(Stored data entries)
== Segment start ==

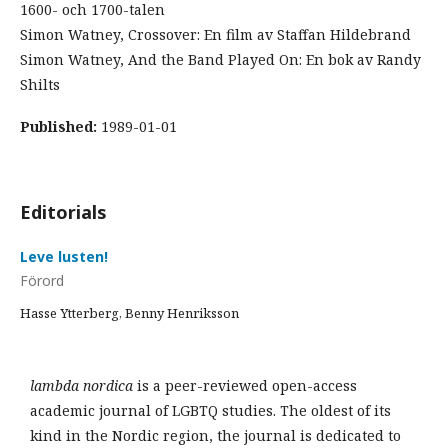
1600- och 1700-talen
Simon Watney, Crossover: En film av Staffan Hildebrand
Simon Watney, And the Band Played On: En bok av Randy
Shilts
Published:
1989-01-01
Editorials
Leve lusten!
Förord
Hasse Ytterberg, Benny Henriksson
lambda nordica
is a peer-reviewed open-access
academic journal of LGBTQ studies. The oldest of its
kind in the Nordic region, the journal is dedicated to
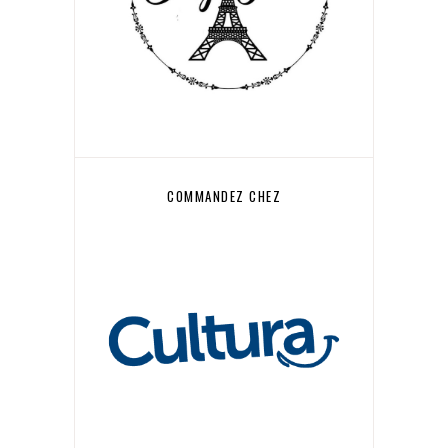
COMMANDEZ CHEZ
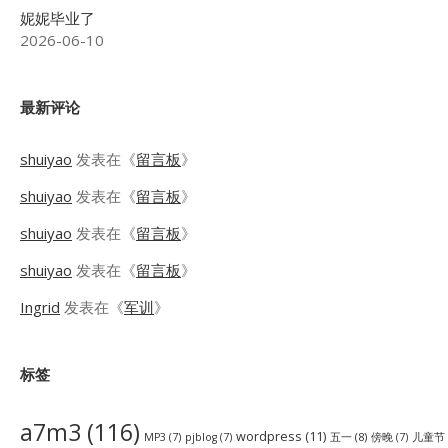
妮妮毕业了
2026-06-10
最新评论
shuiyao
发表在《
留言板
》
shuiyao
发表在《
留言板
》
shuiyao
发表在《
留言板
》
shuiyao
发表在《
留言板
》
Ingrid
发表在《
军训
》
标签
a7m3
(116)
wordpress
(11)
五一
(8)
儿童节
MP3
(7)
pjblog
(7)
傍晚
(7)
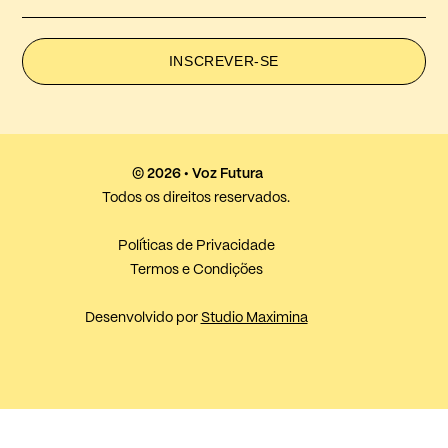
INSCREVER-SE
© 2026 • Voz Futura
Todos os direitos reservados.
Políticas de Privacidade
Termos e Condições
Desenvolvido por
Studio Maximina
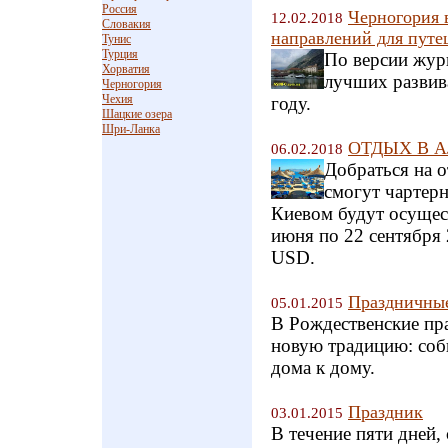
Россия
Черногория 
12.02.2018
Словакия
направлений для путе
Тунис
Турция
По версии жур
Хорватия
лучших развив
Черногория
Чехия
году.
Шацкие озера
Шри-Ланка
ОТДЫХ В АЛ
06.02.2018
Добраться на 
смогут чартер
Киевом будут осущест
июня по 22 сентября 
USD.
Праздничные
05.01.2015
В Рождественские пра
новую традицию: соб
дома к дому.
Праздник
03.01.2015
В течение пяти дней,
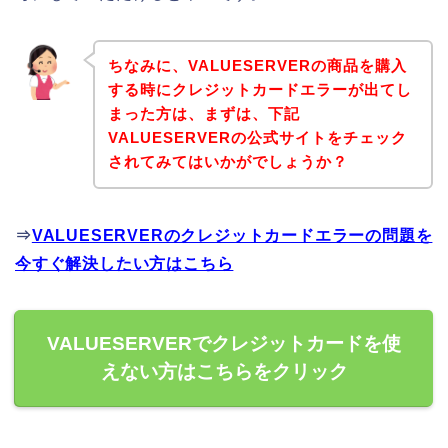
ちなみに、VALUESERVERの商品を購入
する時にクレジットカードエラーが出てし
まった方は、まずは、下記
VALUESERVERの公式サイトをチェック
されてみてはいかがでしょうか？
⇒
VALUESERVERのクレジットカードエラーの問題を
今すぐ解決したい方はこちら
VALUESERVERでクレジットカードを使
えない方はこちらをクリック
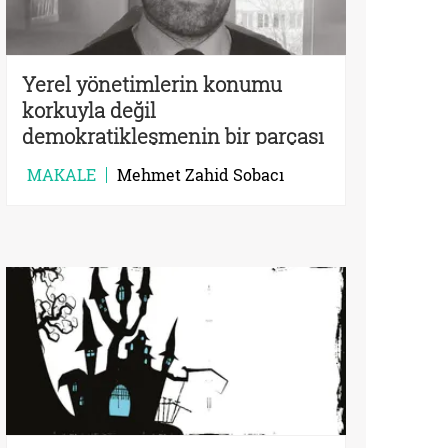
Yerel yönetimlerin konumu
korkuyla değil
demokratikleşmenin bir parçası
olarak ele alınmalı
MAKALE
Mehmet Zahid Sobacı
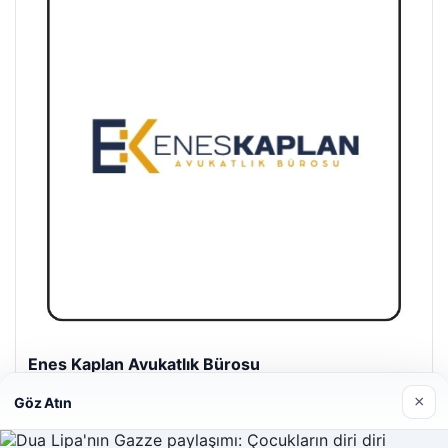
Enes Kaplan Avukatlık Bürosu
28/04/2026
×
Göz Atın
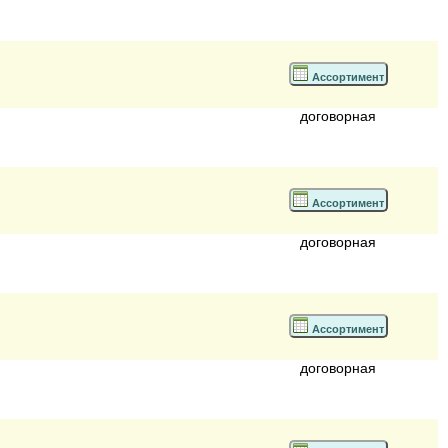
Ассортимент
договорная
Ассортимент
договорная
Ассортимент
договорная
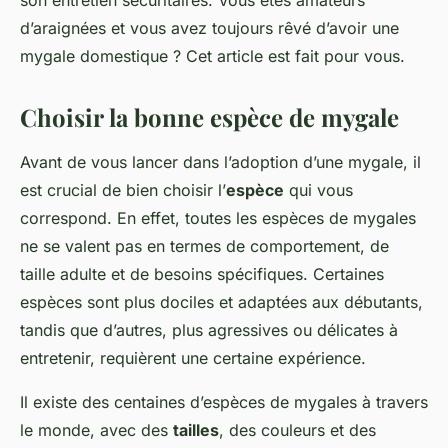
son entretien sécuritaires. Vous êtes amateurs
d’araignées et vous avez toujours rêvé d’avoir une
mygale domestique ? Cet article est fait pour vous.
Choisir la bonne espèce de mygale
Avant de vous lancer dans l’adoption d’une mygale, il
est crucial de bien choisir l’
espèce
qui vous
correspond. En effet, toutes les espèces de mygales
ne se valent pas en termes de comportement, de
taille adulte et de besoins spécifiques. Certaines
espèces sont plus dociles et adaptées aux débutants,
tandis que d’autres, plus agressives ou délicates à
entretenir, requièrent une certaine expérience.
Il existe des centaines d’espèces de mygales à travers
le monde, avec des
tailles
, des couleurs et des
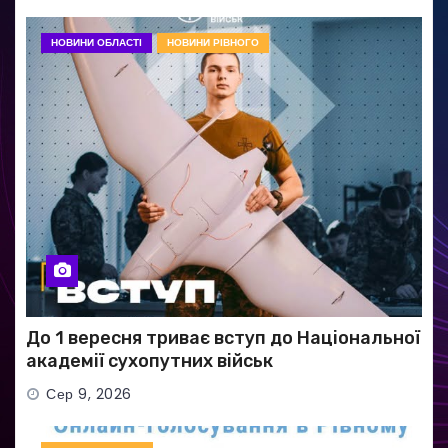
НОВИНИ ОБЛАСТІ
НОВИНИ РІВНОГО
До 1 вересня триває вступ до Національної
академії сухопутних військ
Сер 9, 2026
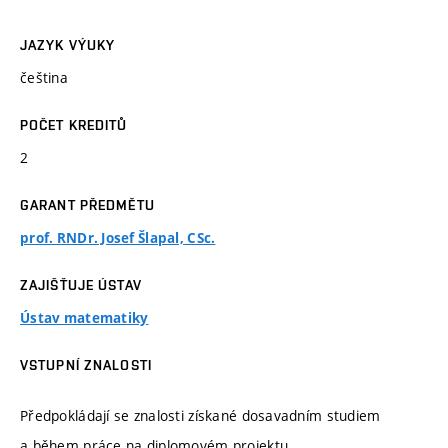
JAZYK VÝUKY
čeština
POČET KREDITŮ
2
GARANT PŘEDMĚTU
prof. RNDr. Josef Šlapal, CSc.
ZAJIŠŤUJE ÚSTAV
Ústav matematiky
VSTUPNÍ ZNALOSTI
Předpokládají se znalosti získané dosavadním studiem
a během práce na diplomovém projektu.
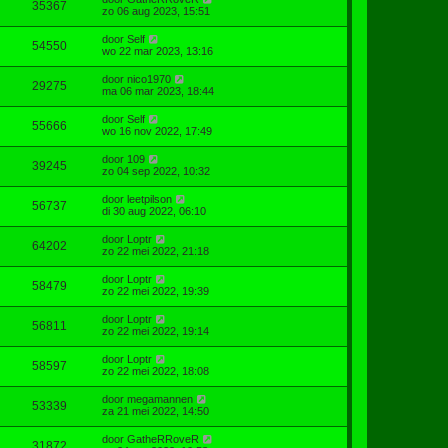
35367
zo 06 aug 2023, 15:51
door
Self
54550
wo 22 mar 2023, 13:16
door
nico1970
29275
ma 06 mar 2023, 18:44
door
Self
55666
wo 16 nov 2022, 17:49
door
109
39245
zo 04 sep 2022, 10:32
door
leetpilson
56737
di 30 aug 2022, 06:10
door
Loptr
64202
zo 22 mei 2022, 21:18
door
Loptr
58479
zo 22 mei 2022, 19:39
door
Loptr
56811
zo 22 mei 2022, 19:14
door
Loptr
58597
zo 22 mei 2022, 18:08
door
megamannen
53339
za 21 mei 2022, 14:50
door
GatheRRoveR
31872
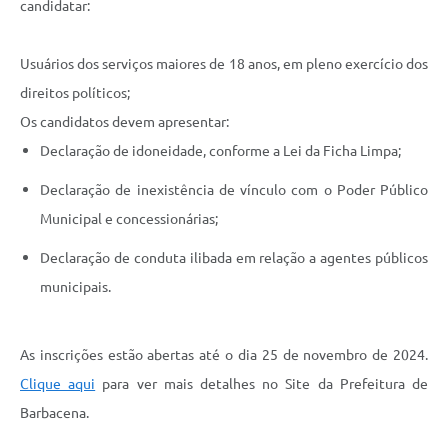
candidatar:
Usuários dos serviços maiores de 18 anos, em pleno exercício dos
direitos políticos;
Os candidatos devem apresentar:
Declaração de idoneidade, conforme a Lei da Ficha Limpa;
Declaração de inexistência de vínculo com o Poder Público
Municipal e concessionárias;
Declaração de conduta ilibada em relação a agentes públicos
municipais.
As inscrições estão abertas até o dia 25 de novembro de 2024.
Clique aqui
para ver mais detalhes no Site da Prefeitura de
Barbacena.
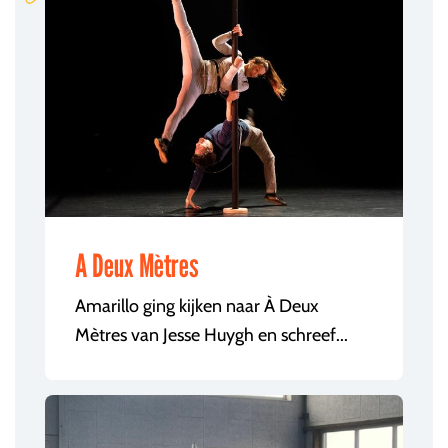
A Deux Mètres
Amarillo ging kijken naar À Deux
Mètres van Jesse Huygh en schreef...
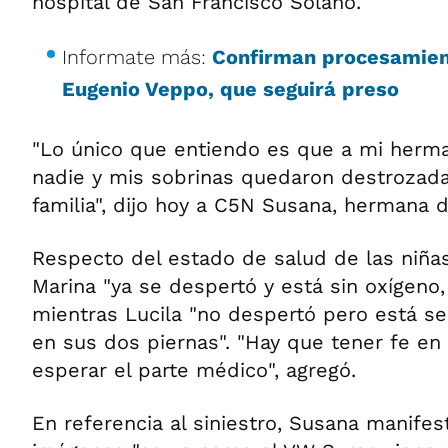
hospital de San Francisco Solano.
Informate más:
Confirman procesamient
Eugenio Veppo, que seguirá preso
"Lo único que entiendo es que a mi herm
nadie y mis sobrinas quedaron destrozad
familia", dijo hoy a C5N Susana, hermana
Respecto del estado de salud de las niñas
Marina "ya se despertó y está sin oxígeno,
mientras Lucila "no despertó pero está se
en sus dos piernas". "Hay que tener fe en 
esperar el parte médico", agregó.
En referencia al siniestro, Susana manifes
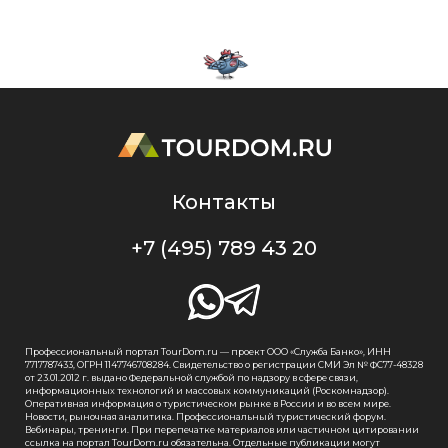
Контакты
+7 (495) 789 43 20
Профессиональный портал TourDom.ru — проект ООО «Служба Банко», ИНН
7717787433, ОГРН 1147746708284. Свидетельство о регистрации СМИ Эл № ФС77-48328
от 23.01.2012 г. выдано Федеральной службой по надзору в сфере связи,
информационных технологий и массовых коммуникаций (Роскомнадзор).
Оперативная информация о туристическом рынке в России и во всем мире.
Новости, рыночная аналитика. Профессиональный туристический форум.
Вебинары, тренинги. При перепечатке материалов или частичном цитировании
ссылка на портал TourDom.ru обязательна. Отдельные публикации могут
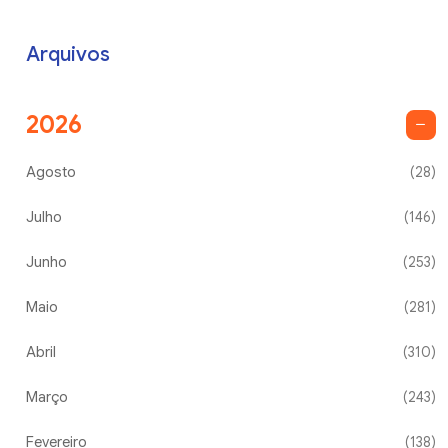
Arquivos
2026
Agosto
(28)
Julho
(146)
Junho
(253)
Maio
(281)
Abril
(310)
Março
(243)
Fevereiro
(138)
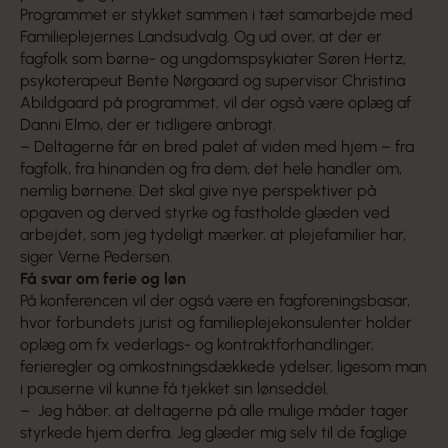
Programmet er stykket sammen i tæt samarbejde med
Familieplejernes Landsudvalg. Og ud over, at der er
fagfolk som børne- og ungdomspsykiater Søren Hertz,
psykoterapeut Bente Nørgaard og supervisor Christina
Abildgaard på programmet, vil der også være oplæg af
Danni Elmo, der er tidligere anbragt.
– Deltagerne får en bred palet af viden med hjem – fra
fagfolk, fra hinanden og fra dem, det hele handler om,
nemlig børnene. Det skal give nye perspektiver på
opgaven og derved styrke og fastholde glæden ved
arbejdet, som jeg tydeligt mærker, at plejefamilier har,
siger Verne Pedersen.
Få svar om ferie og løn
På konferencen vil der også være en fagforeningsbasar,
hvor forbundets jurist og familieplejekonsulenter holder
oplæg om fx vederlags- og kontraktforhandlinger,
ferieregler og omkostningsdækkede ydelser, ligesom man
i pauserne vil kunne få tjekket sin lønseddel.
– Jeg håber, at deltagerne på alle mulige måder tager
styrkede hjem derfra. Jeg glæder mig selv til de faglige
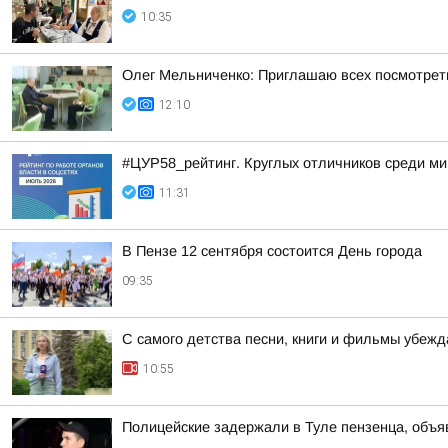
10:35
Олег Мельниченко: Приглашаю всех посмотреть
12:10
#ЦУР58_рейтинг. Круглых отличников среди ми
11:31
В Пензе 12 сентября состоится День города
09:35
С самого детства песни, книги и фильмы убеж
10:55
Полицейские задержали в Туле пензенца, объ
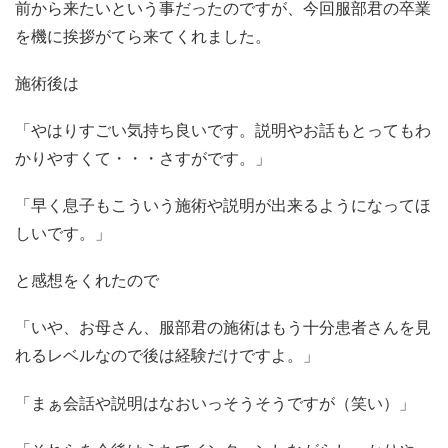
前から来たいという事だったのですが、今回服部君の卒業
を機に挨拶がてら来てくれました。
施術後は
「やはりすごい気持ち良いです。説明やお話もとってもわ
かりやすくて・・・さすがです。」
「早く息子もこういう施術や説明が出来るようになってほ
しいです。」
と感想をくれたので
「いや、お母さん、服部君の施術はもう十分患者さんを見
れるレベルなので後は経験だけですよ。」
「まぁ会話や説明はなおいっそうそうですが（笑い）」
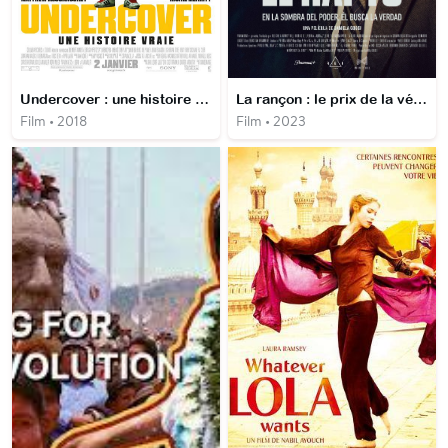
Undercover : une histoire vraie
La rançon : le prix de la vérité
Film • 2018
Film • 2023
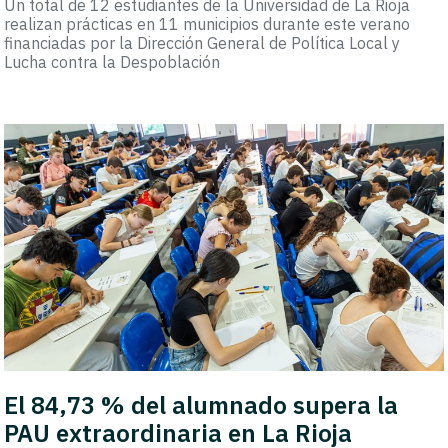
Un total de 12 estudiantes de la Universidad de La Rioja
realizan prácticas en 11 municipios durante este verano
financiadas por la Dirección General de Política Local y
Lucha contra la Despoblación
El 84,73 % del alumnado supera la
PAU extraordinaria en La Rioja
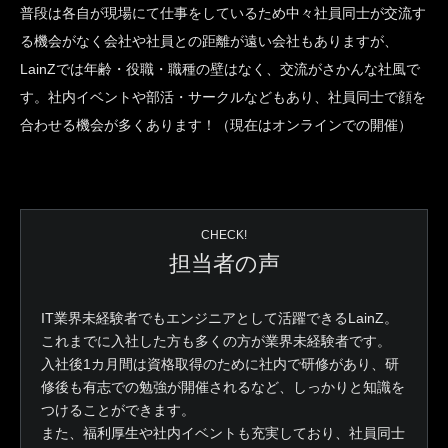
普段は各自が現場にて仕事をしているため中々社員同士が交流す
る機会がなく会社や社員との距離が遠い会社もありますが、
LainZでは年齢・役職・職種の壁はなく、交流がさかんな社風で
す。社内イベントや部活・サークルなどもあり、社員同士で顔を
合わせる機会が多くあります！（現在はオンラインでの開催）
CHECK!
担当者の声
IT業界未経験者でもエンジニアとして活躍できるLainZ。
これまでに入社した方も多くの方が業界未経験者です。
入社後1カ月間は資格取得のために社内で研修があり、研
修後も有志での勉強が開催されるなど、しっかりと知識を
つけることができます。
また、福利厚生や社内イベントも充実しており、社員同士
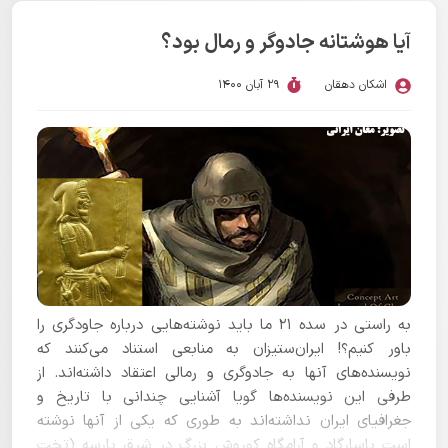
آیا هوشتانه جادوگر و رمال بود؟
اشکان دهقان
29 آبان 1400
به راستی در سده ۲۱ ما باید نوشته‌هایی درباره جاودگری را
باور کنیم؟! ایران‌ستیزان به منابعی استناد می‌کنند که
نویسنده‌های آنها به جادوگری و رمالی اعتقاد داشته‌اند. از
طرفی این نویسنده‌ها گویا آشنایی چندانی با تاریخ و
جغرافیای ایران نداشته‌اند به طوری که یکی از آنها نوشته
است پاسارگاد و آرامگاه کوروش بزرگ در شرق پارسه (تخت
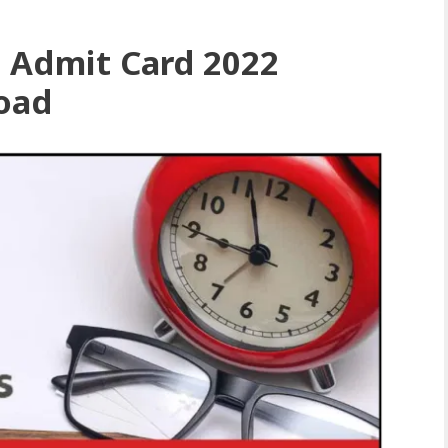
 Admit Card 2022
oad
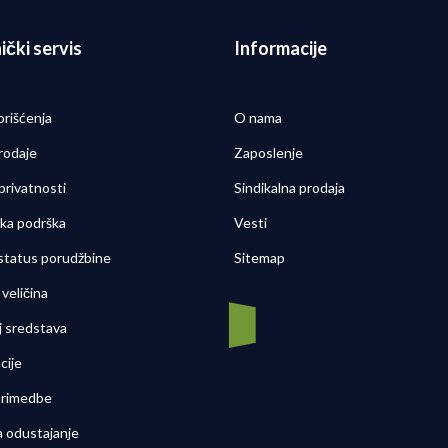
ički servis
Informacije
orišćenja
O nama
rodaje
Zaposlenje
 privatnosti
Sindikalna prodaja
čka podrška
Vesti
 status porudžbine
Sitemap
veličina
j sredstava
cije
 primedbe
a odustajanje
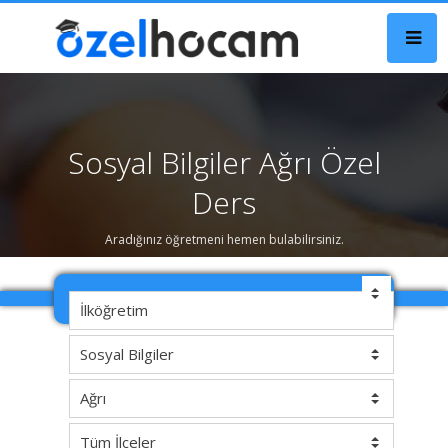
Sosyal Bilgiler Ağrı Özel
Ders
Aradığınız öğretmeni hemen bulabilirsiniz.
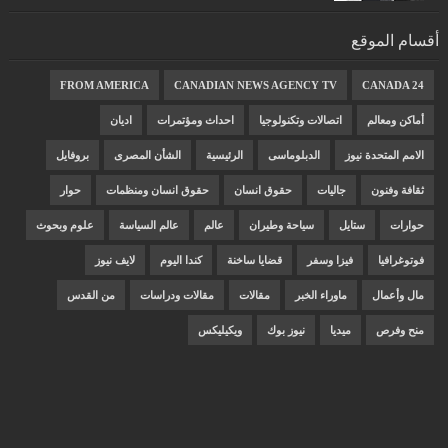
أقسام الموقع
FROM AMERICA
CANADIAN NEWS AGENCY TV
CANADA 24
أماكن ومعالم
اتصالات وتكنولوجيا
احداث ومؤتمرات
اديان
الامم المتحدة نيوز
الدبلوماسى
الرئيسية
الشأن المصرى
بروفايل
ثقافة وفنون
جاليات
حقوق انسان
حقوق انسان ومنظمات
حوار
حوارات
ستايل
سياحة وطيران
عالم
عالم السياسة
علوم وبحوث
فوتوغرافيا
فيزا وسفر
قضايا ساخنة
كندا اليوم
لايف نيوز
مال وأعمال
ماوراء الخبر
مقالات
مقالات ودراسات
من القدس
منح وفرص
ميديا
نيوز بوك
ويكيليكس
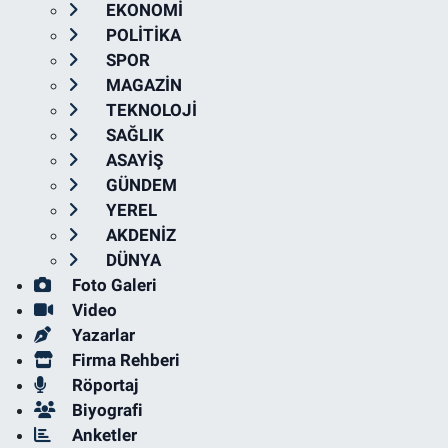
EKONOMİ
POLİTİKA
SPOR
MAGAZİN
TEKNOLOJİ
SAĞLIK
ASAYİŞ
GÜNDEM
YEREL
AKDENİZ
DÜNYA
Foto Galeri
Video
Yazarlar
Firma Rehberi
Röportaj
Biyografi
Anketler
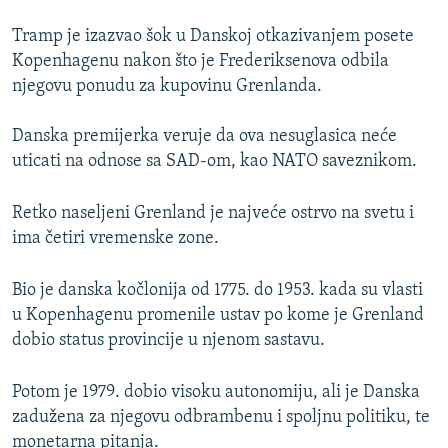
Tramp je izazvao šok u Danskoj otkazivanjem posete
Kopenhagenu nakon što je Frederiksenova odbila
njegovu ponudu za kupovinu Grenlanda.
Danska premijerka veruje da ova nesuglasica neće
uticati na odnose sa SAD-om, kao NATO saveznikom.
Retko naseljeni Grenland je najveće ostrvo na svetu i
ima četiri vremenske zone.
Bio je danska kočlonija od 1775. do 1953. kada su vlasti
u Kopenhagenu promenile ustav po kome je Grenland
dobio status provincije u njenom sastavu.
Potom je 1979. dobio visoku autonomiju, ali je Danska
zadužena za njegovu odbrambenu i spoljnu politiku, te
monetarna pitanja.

== Segment end ==

- _Exercise goal_:
Read each line of the data and count the ones that include "plus", answering with the number alone.

- _Output of the exercise_:
2